Examples of evaluations carried out by FINEEC at different educational levels:
- Basic education
  - The evaluation of learning outcomes in mother tongue and literature showed that in the ninth grade, girls produce better summer job applications than boys.
  - Of the pupils in the ninth grade studying Finnish as second language, a total of 87 per cent achieved a good competence level, whereas 13 per cent of the pupils only mastered the basics of Finnish.
  - There are differences in the evaluations of mathematics competence of ninth-grade pupils: In some schools, pupils faring equally well in the evaluations received different grades, and the gaps could be as much as two whole grades.
  - Girls fare significantly better than boys in home economics, in both knowledge and skills.
- General upper secondary education
  - There are major differences between general upper secondary schools in the way in which mathematics skills are graded: In a school with high requirement levels, a student receiving a grade of 5 may possess the same skills as a student receiving a grade of 9 in another school.
- Vocational education
  - Individuals possessing the Vocational Qualification in Business Information Technology are doing extremely well in information and communication technology competence tests. However, their job prospects are not as good as before because more specialised skills are now required.
  - Finland produces highly competent textile industry professionals, but the employment situation in the sector is weak.
  - Most of the providers of vocational education have a properly functioning quality management system.

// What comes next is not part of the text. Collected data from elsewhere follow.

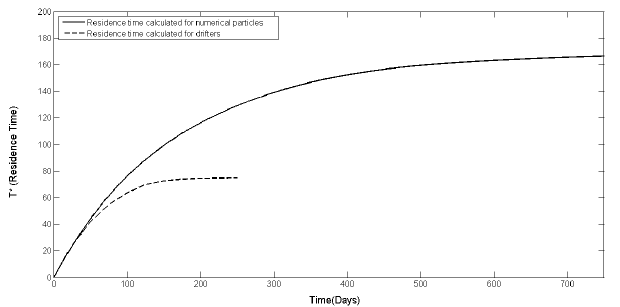
Fig. 6. Residence time T ∗ versus time estimated from the real drifters and the numerical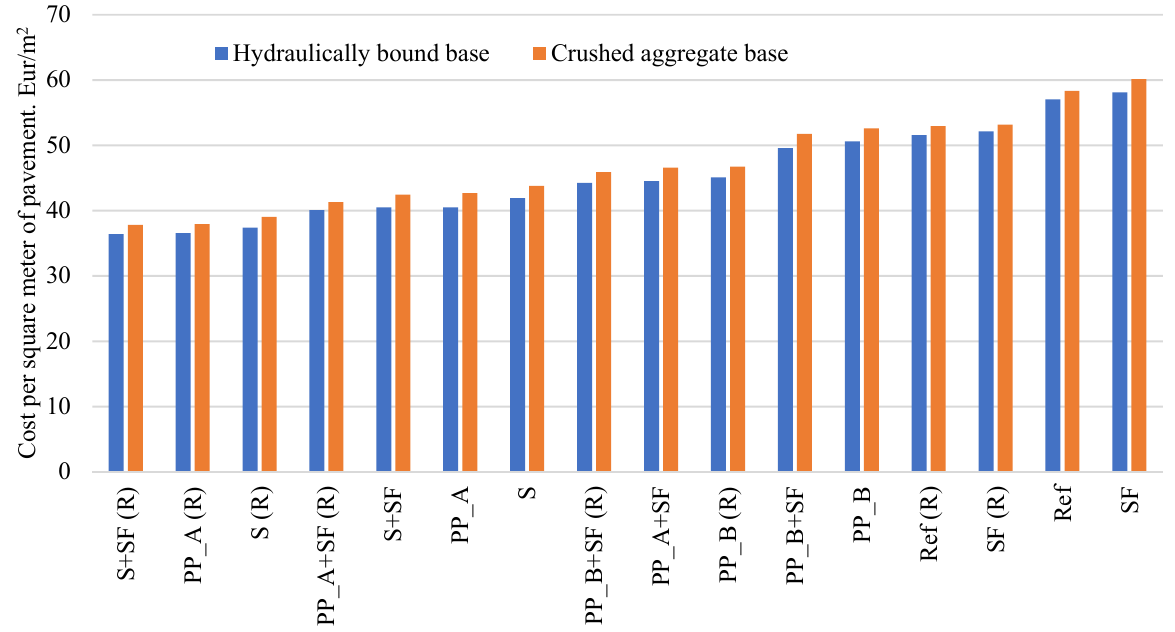
Figure 9. Cost per square meter of pavement on the crushed aggregate base and hydraulically bound base.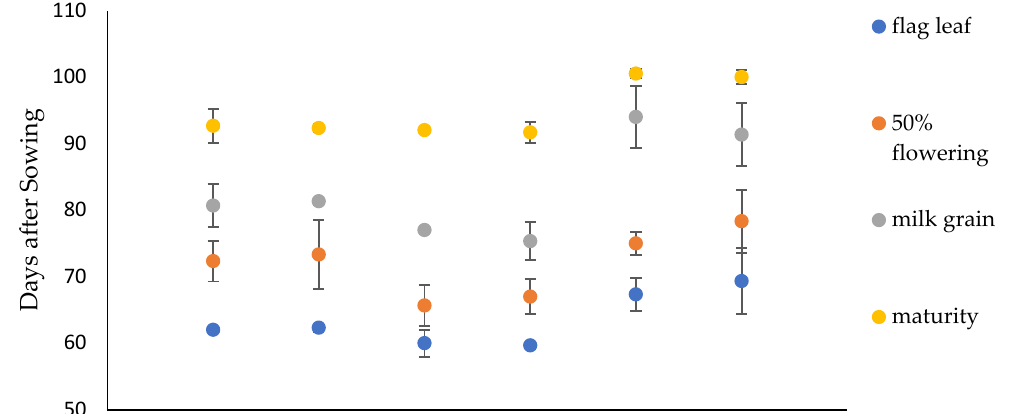
N (No. of repetitions) = 3 except I N = 2. NI = No irrigation, I = irrigated with 20 mm during grain filling. a, b = significant irrigation effect for p = 0.05, all other differences between irrigation treatments were not significant.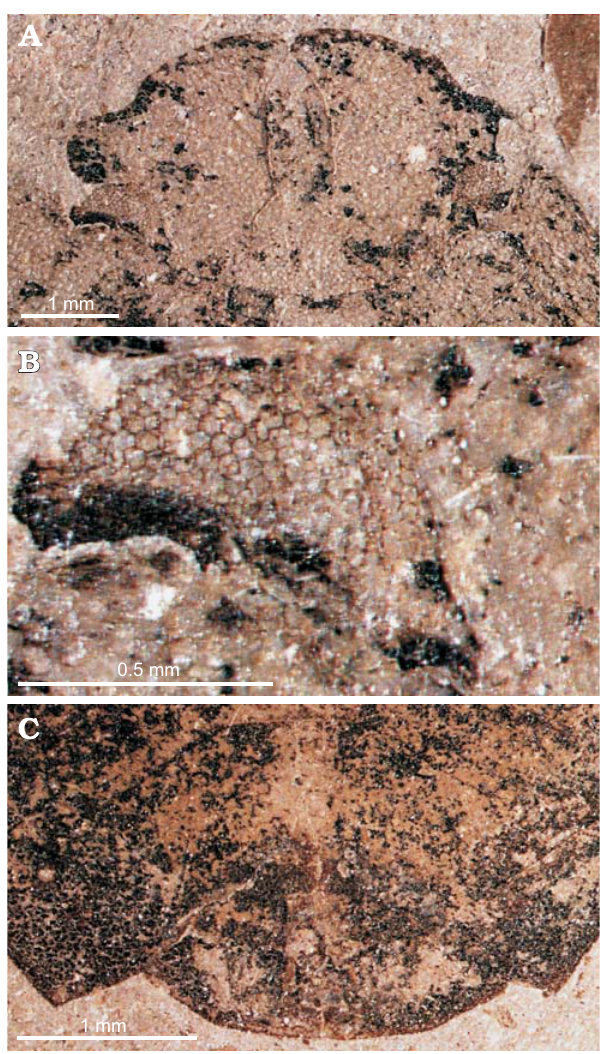
Fig. 3. Details of dorsal habitus of female of pentatomoid bug Chinche- koala qunita gen. et sp. nov., holotype MPEF-PI 944a from Laguna del Hunco (Chubut, Argentina); Ypresian, lower Eocene. Head ( A ), eye ( B ), last tergites ( C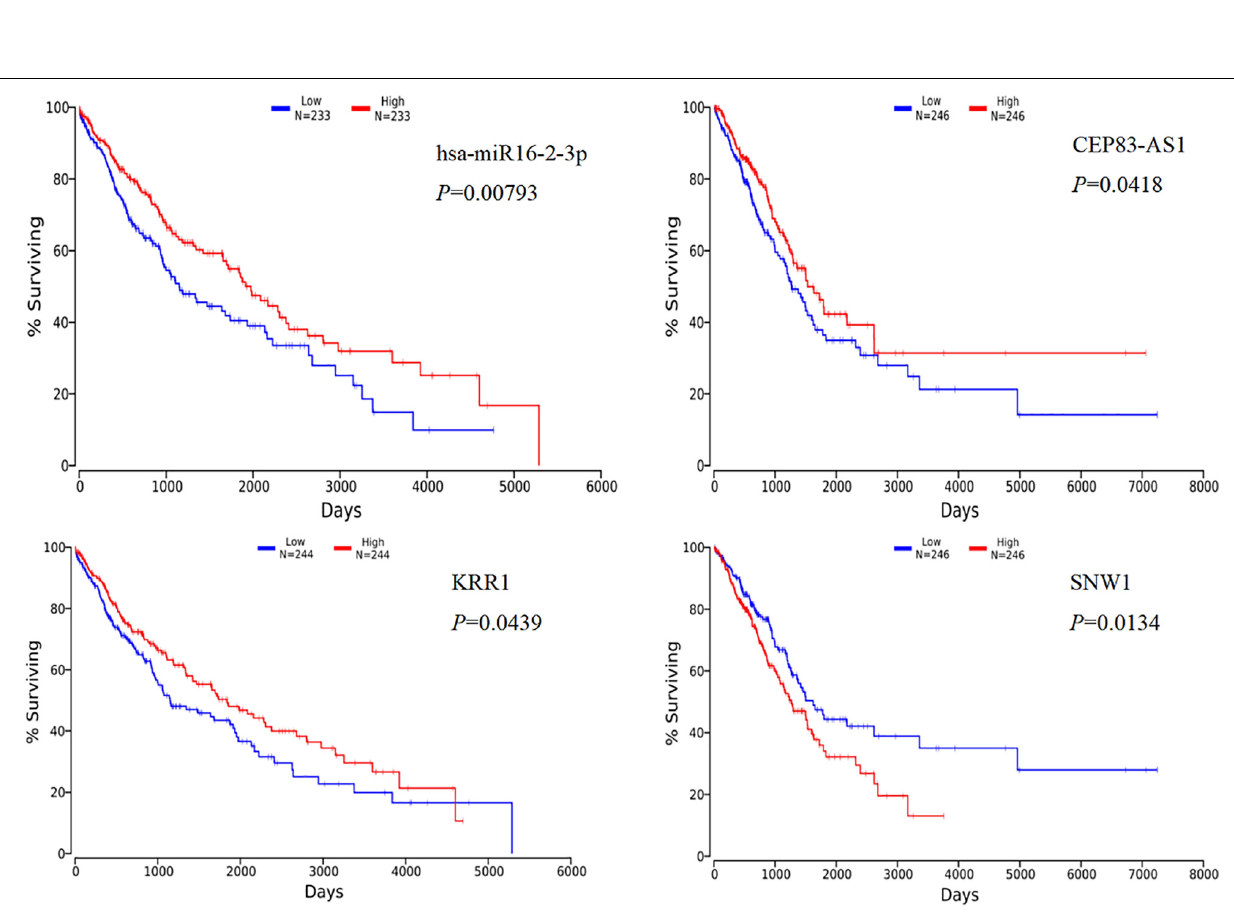
Frontiers in Genetics |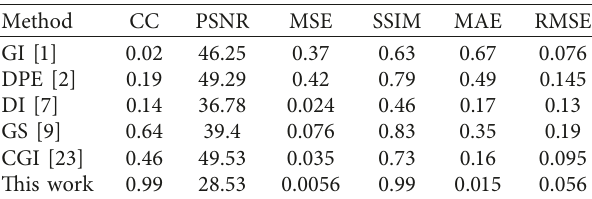
Table 2: Comparative performance of previous works.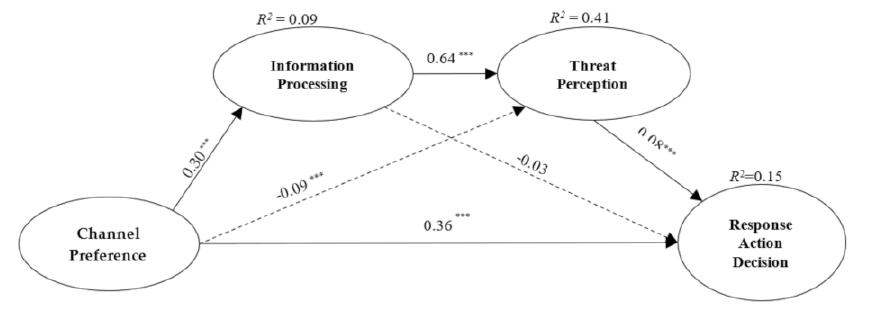
Figure 3. Schematic diagram of multi-stage correction model. Note: *** represents p < 0.001, the dash line indicates that there is no effective link between the two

FINEEC is responsible for evaluating education provided by universities and universities of applied sciences in Finland. Its core activities include audits of higher education institutions’ quality systems, thematic evaluations of the education system, and accreditation of engineering degree programmes. Higher education institutions passing the audits carried out by FINEEC receive a quality label, which shows that the quality system used in the organisation in question is in accordance with European principles and recommendations, and that it also meets the national criteria for quality management in higher education institutions. The quality label is valid for six years.